The fervour with which Japanese people consumed and discarded during the economic bubble was a testament to how wealthy the average citizen felt at the time. But when the bubble burst in 1990 and the economy stagnated, people began to re-evaluate their relationship with all the things they’d bought. They had surrounded themselves with stuff – and where had it got them? A reckoning was on the horizon, a grand decluttering. You’d be forgiven for thinking it a product of this particular moment in history.

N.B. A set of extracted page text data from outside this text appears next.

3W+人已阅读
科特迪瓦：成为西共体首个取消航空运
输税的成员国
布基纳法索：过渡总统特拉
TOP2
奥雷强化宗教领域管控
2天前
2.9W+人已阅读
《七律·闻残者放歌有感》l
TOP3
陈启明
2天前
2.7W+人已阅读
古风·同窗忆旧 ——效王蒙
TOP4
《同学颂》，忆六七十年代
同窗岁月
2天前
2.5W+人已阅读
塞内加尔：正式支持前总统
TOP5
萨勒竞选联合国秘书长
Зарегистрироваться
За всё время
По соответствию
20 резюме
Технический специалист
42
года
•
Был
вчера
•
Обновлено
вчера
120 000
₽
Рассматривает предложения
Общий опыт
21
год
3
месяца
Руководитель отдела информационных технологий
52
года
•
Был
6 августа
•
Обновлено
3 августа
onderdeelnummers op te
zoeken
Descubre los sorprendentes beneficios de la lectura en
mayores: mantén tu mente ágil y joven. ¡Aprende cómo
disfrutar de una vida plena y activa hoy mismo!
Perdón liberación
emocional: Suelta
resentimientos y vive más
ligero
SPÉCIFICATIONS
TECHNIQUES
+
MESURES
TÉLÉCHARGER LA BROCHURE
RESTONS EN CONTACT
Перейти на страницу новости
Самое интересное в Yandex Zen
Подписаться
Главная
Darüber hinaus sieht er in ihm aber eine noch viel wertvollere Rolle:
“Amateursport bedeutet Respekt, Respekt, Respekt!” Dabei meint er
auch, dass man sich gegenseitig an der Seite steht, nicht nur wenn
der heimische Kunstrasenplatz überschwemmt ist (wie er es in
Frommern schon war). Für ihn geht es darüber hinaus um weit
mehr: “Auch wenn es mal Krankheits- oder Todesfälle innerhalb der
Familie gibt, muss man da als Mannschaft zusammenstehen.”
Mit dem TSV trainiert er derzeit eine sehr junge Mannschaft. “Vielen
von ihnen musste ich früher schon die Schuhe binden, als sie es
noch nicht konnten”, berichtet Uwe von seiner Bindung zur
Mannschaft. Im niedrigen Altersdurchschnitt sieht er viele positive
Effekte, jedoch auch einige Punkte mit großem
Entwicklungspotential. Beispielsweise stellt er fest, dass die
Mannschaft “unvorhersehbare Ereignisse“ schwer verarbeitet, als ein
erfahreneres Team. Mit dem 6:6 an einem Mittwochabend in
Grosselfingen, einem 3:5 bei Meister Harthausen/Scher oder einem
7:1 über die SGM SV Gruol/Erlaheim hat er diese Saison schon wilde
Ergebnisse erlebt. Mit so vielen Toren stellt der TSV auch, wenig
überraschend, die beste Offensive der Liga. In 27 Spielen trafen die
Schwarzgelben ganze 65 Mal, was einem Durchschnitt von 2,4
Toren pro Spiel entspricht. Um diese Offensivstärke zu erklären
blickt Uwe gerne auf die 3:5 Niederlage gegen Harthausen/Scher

But herein lies another surprise: this wasn’t the first time Japan had come to grips with having too much stuff.

3️⃣ Summer Camp

From “Hello Muddah, Hello Faddah: Andy Sweet’s Summer Camp 1977”

Naomi Fry's New Yorker piece is different from the other two presented here, because it is actually an article about the photographs themselves. It is taken from the introduction to a book of photographs by Andy Sweet taken at a summer camp in 1977. Since I myself have traumatic memories of attending summer camps in the US in the late seventies, these photos really spoke to me.

Sweet’s pictures are a celebration of bravado but also of gawkiness: a sweetly pudgy girl on the verge of puberty, in pink shorts and a camp sweatshirt, grins shyly as she stands on a patch of grass with a taut bow and arrow in her hands; a skinny boy in a Speedo smiles uncertainly at the camera while clutching an El Diablo water ski on the banks of a lake, the prop serving to both double and conceal him; a bespectacled girl of perhaps thirteen poses on one knee at a tennis court, a racket in her hand, a scowl on her face, her T-shirt reading, unaccountably but perfectly, “SEXY.”